# WHAT THIS EXERCISE ASKS:
[1] Answer these questions from the passage on copyright and AI-generated images:
(a) What legal status does it give the Some Amazons wallpapers?
(b) What serves as the prompt for the images behind the More Tomorrow poems?
(c) For which kind of use must a person inquire first before using a More Tomorrow image?
[2] Pick up the passage on copyright and AI-generated images from its last sentence and continue it.

── SUPPLIED PASSAGE

But does reflect transformative creative effort on my part? I can’t make that argument with a straight face.
Therefore, it’s safe to assume the Some Amazons wallpapers are public domain images. If you have use for them elsewhere, they’re yours for the taking, even for commercial purposes, with attribution and a link back appreciated but not required.
Now it gets harder…
Behind the text of the More Tomorrow poems are images made by feeding entire original poems into the Sleeping Android–that is, using the entire poem’s text as the prompt in the personalized MidJourney model. Even with the same preferences, the same model, and the same seed, these images can not be recreated without using one of my original copyrighted poems.
Arguably, to legally recreate any of these images, a person would need an explicit license or assignment for its poetic prompt. Otherwise, arguably, there could be liability for a claim of copyright infringement.
I say “arguably” because a litigant would argue that side before a judge, on what is currently a gray area of copyright law, and hope to overcome the counterargument from the other side to achieve a final resolution.
Can sufficiently creative human-generated prompts be copyrightable?
Arguably yes.
Can a copyright holder seek remedy for the use of copyrighted material in prompting and AI?
Arguably yes.
When a copyright holder exercises their exclusive right to use their own copyrighted material to prompt an AI, is the resultant image itself a copyrightable derivative work?
Arguably yes!
Therefore, until copyright law on the subject is clarified, to be on the safe side, the More Tomorrow images should be considered to be copyrighted derivative works. This includes More Tomorrow images I’ve used on the website, in social media posts, in newsletter editions, or anywhere else.
To use one of these images at no cost for a non-commercial purpose, give credit to “© 2025 Greg R. Fishbone, generated by MidJourney as a derivative work of the poem, ‘Name of Poem’ by Greg R. Fishbone,” and provide a link back to the poem I used to generate the image. For commercial purposes, inquire first.
Are AI Companies Stealing from Creators?
Arguably yes!
The AI companies are using copyrighted works without permission to train LLMs and generative AI models. To do this, they are taking entire works, often representing an author’s or artist’s lifetime creative output, with the intent to profit off the creation of competing works in a firehose of content that no human creator will be able to match, causing consumer confusion in the marketplace and permanently diluting and devaluing all of the work that was taken and making future human creativity less viable.

────
── RECORDS PROVIDED

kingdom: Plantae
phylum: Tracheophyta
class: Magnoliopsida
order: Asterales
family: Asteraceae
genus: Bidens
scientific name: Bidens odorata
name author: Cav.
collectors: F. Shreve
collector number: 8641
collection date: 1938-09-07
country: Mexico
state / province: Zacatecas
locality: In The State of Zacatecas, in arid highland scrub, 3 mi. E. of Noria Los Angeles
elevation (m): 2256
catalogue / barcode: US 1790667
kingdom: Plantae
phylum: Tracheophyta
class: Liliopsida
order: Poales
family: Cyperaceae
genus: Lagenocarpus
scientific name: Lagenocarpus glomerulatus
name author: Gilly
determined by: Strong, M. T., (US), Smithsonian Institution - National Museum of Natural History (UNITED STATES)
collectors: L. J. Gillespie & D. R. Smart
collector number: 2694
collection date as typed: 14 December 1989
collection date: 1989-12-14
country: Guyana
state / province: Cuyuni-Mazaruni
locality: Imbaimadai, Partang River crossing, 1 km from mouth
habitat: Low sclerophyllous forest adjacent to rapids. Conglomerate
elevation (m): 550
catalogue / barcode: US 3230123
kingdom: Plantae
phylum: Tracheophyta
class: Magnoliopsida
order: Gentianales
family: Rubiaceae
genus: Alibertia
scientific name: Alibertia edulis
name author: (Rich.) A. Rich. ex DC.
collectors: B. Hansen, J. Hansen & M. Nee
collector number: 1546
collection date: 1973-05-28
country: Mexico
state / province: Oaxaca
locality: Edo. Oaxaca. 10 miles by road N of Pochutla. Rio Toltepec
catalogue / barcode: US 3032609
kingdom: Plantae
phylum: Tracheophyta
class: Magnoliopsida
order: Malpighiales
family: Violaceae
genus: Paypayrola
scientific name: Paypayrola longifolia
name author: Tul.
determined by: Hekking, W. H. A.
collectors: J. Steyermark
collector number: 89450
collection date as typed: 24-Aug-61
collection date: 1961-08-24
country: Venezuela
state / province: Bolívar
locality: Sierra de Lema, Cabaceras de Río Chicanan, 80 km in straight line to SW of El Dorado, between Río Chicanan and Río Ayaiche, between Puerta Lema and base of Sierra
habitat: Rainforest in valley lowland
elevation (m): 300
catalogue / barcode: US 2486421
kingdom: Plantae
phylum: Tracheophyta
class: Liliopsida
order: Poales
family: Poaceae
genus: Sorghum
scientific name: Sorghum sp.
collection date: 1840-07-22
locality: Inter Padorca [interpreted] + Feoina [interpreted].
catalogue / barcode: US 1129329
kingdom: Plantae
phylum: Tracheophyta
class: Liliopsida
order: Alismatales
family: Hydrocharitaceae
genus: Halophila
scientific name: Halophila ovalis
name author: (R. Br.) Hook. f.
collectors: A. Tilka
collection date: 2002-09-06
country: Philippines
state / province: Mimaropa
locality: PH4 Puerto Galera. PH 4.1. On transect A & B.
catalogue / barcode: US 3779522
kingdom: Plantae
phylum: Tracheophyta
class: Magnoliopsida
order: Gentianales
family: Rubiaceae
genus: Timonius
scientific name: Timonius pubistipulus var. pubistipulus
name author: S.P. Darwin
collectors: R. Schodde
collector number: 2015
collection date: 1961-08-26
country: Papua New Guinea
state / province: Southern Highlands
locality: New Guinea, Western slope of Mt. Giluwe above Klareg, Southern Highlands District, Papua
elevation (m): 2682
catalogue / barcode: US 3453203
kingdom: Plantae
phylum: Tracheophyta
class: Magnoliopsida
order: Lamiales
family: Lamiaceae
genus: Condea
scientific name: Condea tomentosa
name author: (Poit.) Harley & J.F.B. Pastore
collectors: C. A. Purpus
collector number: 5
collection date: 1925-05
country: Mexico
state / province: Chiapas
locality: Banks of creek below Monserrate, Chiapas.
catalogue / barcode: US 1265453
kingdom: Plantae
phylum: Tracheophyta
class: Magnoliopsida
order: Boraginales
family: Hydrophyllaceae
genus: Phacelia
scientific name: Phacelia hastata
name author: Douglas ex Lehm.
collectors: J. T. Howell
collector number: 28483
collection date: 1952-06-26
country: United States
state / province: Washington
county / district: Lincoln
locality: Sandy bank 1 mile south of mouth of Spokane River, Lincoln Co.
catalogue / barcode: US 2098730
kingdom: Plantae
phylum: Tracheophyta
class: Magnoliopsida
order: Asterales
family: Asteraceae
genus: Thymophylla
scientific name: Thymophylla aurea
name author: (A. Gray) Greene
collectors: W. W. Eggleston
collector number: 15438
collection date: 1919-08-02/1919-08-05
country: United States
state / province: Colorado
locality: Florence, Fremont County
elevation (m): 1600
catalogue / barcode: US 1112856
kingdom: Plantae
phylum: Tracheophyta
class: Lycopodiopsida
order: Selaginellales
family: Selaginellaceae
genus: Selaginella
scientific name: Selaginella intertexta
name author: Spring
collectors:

────

# EXERCISE ANSWERS:
[1]
(a) They are public domain images.
(b) The entire text of an original poem.
(c) Commercial use.

[2]
Under current copyright law, this is (or should be) very, very, very much illegal…arguably. This argument is ongoing in the courts right now, in several cases pitting human creators against AI developers.
I’m on the side of the human creators. Trouble is, the AI developers, flush with venture capital cash and with lobbyists on retainer, have their lips to legislative ears that may be receptive to changing to laws, tilting the scales toward “legalizing” the large-scale theft of intellectual property.
Authors and artists may have little recourse to prevent the AI companies from scooping up our work and using it to replace us. But if I can’t stop the AI companies from stealing my work, I can at least ask for compensation for the devaluation of my copyright. Which is why I created an AI Licensing Agreement linked from every page on my website.
Any use of my copyrighted Works for AI Training is governed by an AI Licensing Agreement. This Agreement is a binding legal contract, so please read the full contents of the Agreement carefully and fully before engaging in any AI Training based on my Works.
I encourage all creators to use a similar agreement, place an appropriate value on your work, put the AI companies on notice, and let them choose whether to use your work or not under the terms you set.
Will this be an effective means of enforcement and/or dissuasion? It’s arguable, at the very least.